Under the scheme, the first patients will be able to book hospital appointments online by next summer. It will be available across England by the end of 2005.
According to ministers, patients will be able to choose the hospital they want to be treated and the date of their appointments.
Choose dates
Electronic booking aims to speed up the entire process of booking hospital appointments for NHS patients.
Instead of writing letters to hospital consultants, GPs should be able to discuss and decide on a date with their patient in their surgery.
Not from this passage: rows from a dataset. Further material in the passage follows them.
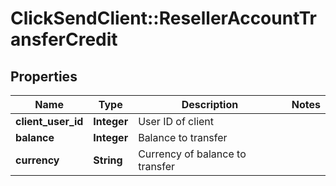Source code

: # ClickSendClient::ResellerAccountTransferCredit

## Properties
Name | Type | Description | Notes
------------ | ------------- | ------------- | -------------
**client_user_id** | **Integer** | User ID of client | 
**balance** | **Integer** | Balance to transfer | 
**currency** | **String** | Currency of balance to transfer | 


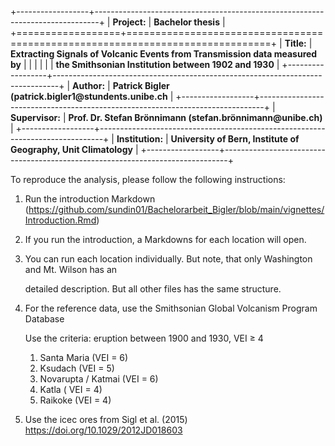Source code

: +------------------+-------------------------------------------------------------------------------+
| **Project:**     | **Bachelor thesis**                                                           |
+==================+===============================================================================+
| **Title:**       | **Extracting Signals of Volcanic Events from Transmission data measured by**  |
|                  |                                                                               |
|                  | **the Smithsonian Institution between 1902 and 1930**                         |
+------------------+-------------------------------------------------------------------------------+
| **Author:**      | **Patrick Bigler (patrick.bigler1\@stundents.unibe.ch**                       |
+------------------+-------------------------------------------------------------------------------+
| **Supervisor:**  | **Prof. Dr. Stefan Brönnimann (stefan.brönnimann\@unibe.ch)**                 |
+------------------+-------------------------------------------------------------------------------+
| **Institution:** | **University of Bern, Institute of Geography, Unit Climatology**              |
+------------------+-------------------------------------------------------------------------------+

To reproduce the analysis, please follow the following instructions:

1.  Run the introduction Markdown (<https://github.com/sundin01/Bachelorarbeit_Bigler/blob/main/vignettes/Introduction.Rmd>)

2.  If you run the introduction, a Markdowns for each location will open.

3.  You can run each location individually. But note, that only Washington and Mt. Wilson has an

    detailed description. But all other files has the same structure.

4.  For the reference data, use the Smithsonian Global Volcanism Program Database

    Use the criteria: eruption between 1900 and 1930, VEI ≥ 4

    1.  Santa Maria (VEI = 6)
    2.  Ksudach (VEI = 5)
    3.  Novarupta / Katmai (VEI = 6)
    4.  Katla ( VEI = 4)
    5.  Raikoke (VEI = 4)

5.  Use the icec ores from Sigl et al. (2015) <https://doi.org/10.1029/2012JD018603>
Ministers believe the scheme will help to make the NHS more patient-focused. They also hope it will deliver savings, with fewer patients deciding to miss their appointments because they are not at times that suit.
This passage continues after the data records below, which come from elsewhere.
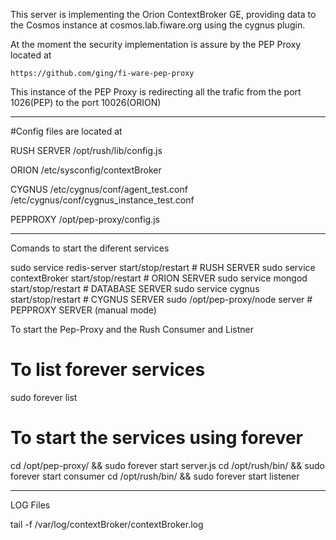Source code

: This server is implementing the Orion ContextBroker GE, providing data to the Cosmos instance at 
cosmos.lab.fiware.org using the cygnus plugin.

At the moment the security implementation is assure by the PEP Proxy located at 

	https://github.com/ging/fi-ware-pep-proxy

This instance of the PEP Proxy is redirecting all the trafic from the port 1026(PEP)  to the port 10026(ORION)


-------------------------------------------------------------------------------------------------

#Config files are located at 

RUSH SERVER
/opt/rush/lib/config.js

ORION
/etc/sysconfig/contextBroker

CYGNUS
/etc/cygnus/conf/agent_test.conf
/etc/cygnus/conf/cygnus_instance_test.conf

PEPPROXY
/opt/pep-proxy/config.js


-------------------------------------------------------------------------------------------------

Comands to start the diferent services

sudo service redis-server start/stop/restart  # RUSH SERVER
sudo service contextBroker start/stop/restart # ORION SERVER
sudo service mongod start/stop/restart        # DATABASE SERVER
sudo service cygnus start/stop/restart        # CYGNUS SERVER
sudo /opt/pep-proxy/node server               # PEPPROXY SERVER (manual mode)

To start the Pep-Proxy and the Rush Consumer and Listner 

# To list forever services

sudo forever list

# To start the services using forever
cd /opt/pep-proxy/ && sudo forever start server.js
cd /opt/rush/bin/ && sudo forever start consumer
cd /opt/rush/bin/ && sudo forever start listener


-------------------------------------------------------------------------------------------------

LOG Files

tail -f /var/log/contextBroker/contextBroker.log

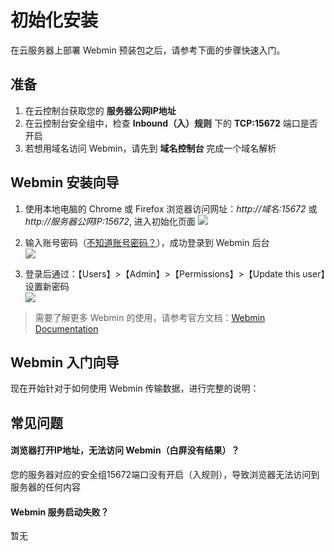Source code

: # 初始化安装

在云服务器上部署 Webmin 预装包之后，请参考下面的步骤快速入门。

## 准备

1. 在云控制台获取您的 **服务器公网IP地址** 
2. 在云控制台安全组中，检查 **Inbound（入）规则** 下的 **TCP:15672** 端口是否开启
3. 若想用域名访问 Webmin，请先到 **域名控制台** 完成一个域名解析

## Webmin 安装向导

1. 使用本地电脑的 Chrome 或 Firefox 浏览器访问网址：*http://域名:15672* 或 *http://服务器公网IP:15672*, 进入初始化页面
   ![](https://libs.websoft9.com/Websoft9/DocsPicture/zh/webmin/webmin-login-websoft9.png)

2. 输入账号密码（[不知道账号密码？](/zh/stack-accounts.md#webmin)），成功登录到 Webmin 后台  
   ![](https://libs.websoft9.com/Websoft9/DocsPicture/zh/webmin/webmin-bk-websoft9.png)

3. 登录后通过：【Users】>【Admin】>【Permissions】>【Update this user】设置新密码  
   ![](https://libs.websoft9.com/Websoft9/DocsPicture/zh/webmin/webmin-pw-websoft9.png)

> 需要了解更多 Webmin 的使用，请参考官方文档：[Webmin Documentation](https://www.webmin.com/documentation.html)

## Webmin 入门向导

现在开始针对于如何使用 Webmin 传输数据，进行完整的说明：

## 常见问题

#### 浏览器打开IP地址，无法访问 Webmin（白屏没有结果）？

您的服务器对应的安全组15672端口没有开启（入规则），导致浏览器无法访问到服务器的任何内容

#### Webmin 服务启动失败？

暂无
Health Secretary John Reid said: "Electronic booking will mean that when patients are seeing their GPs they will be able to choose, from a menu of options, which hospital they would like to attend at a date to suit them.
"Electronic booking will take away the uncertainty and anxiety of waiting, sometimes weeks, to be sent an appointment in the post which may not be suitable for the patient," he said.
"With electronic booking, patients will be able to choose their appointments convenient to them so that it fits in around family or work commitments."
Richard Granger, director general of NHS IT, said: "The electronic booking programme will bring substantial benefits to patients and to people working in the NHS.
"It will modernise the way patients receive their appointments when being referred by their GP."
GP doubts
However, GPs say the scheme sounds better than it actually is.
"It is great in theory but it doesn't work in practise," said Dr Grant Kelly of the British Medical Association.
He said there was not enough spare capacity in NHS hospitals to allow patients to pick and choose times and dates.
"This is not scheduled booking. Patients will be offered an appointment in four months or six months. But it's not like booking an airline ticket.
"The problem remains that there is too high demand from patients and too little supply of appointments."
The government is spending billions of pounds on improving IT in the NHS.
Ministers want to use computers to improve efficiency across the health service.
This includes enabling doctors to view patient records online and issue repeat prescriptions for patients electronically.
The Liberal Democrats said the system was long overdue.
"Sick people need to know how soon they will be treated, where and by whom for their peace of mind," said Evan Harris, its health spokesman.
"This system is long overdue. The NHS desperately needs to be more responsive to patient's wishes and their need for convenience, especially as capacity increases."